** Source data follows **

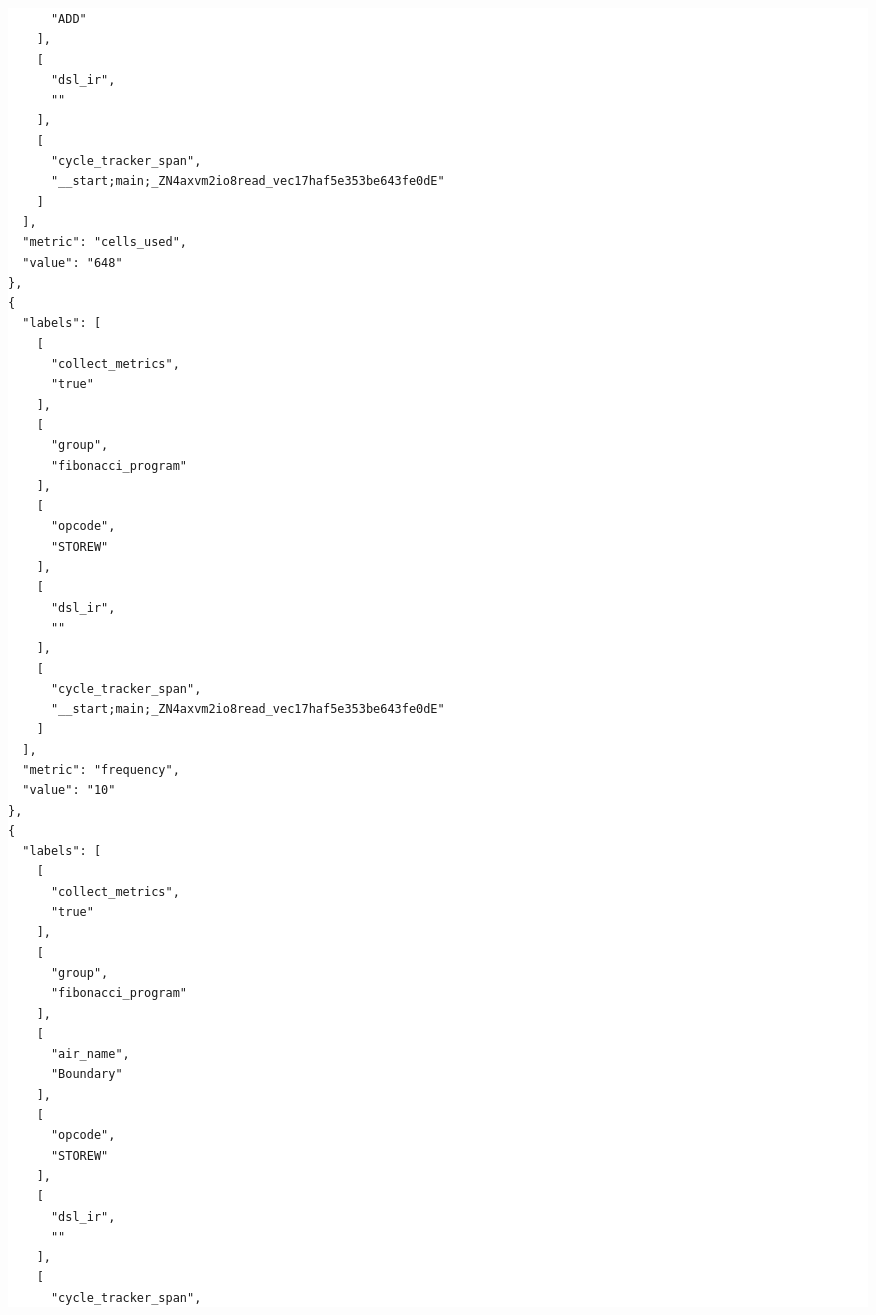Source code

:           "ADD"
        ],
        [
          "dsl_ir",
          ""
        ],
        [
          "cycle_tracker_span",
          "__start;main;_ZN4axvm2io8read_vec17haf5e353be643fe0dE"
        ]
      ],
      "metric": "cells_used",
      "value": "648"
    },
    {
      "labels": [
        [
          "collect_metrics",
          "true"
        ],
        [
          "group",
          "fibonacci_program"
        ],
        [
          "opcode",
          "STOREW"
        ],
        [
          "dsl_ir",
          ""
        ],
        [
          "cycle_tracker_span",
          "__start;main;_ZN4axvm2io8read_vec17haf5e353be643fe0dE"
        ]
      ],
      "metric": "frequency",
      "value": "10"
    },
    {
      "labels": [
        [
          "collect_metrics",
          "true"
        ],
        [
          "group",
          "fibonacci_program"
        ],
        [
          "air_name",
          "Boundary"
        ],
        [
          "opcode",
          "STOREW"
        ],
        [
          "dsl_ir",
          ""
        ],
        [
          "cycle_tracker_span",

** End of Source data **

Exercise aim:
Render the data above as a JSON list of strings, one string per line, with blank lines omitted and the pictures left out.

Response:
[
  "Source code",
  ":           \"ADD\"",
  "        ],",
  "        [",
  "          \"dsl_ir\",",
  "          \"\"",
  "        ],",
  "        [",
  "          \"cycle_tracker_span\",",
  "          \"__start;main;_ZN4axvm2io8read_vec17haf5e353be643fe0dE\"",
  "        ]",
  "      ],",
  "      \"metric\": \"cells_used\",",
  "      \"value\": \"648\"",
  "    },",
  "    {",
  "      \"labels\": [",
  "        [",
  "          \"collect_metrics\",",
  "          \"true\"",
  "        ],",
  "        [",
  "          \"group\",",
  "          \"fibonacci_program\"",
  "        ],",
  "        [",
  "          \"opcode\",",
  "          \"STOREW\"",
  "        ],",
  "        [",
  "          \"dsl_ir\",",
  "          \"\"",
  "        ],",
  "        [",
  "          \"cycle_tracker_span\",",
  "          \"__start;main;_ZN4axvm2io8read_vec17haf5e353be643fe0dE\"",
  "        ]",
  "      ],",
  "      \"metric\": \"frequency\",",
  "      \"value\": \"10\"",
  "    },",
  "    {",
  "      \"labels\": [",
  "        [",
  "          \"collect_metrics\",",
  "          \"true\"",
  "        ],",
  "        [",
  "          \"group\",",
  "          \"fibonacci_program\"",
  "        ],",
  "        [",
  "          \"air_name\",",
  "          \"Boundary\"",
  "        ],",
  "        [",
  "          \"opcode\",",
  "          \"STOREW\"",
  "        ],",
  "        [",
  "          \"dsl_ir\",",
  "          \"\"",
  "        ],",
  "        [",
  "          \"cycle_tracker_span\","
]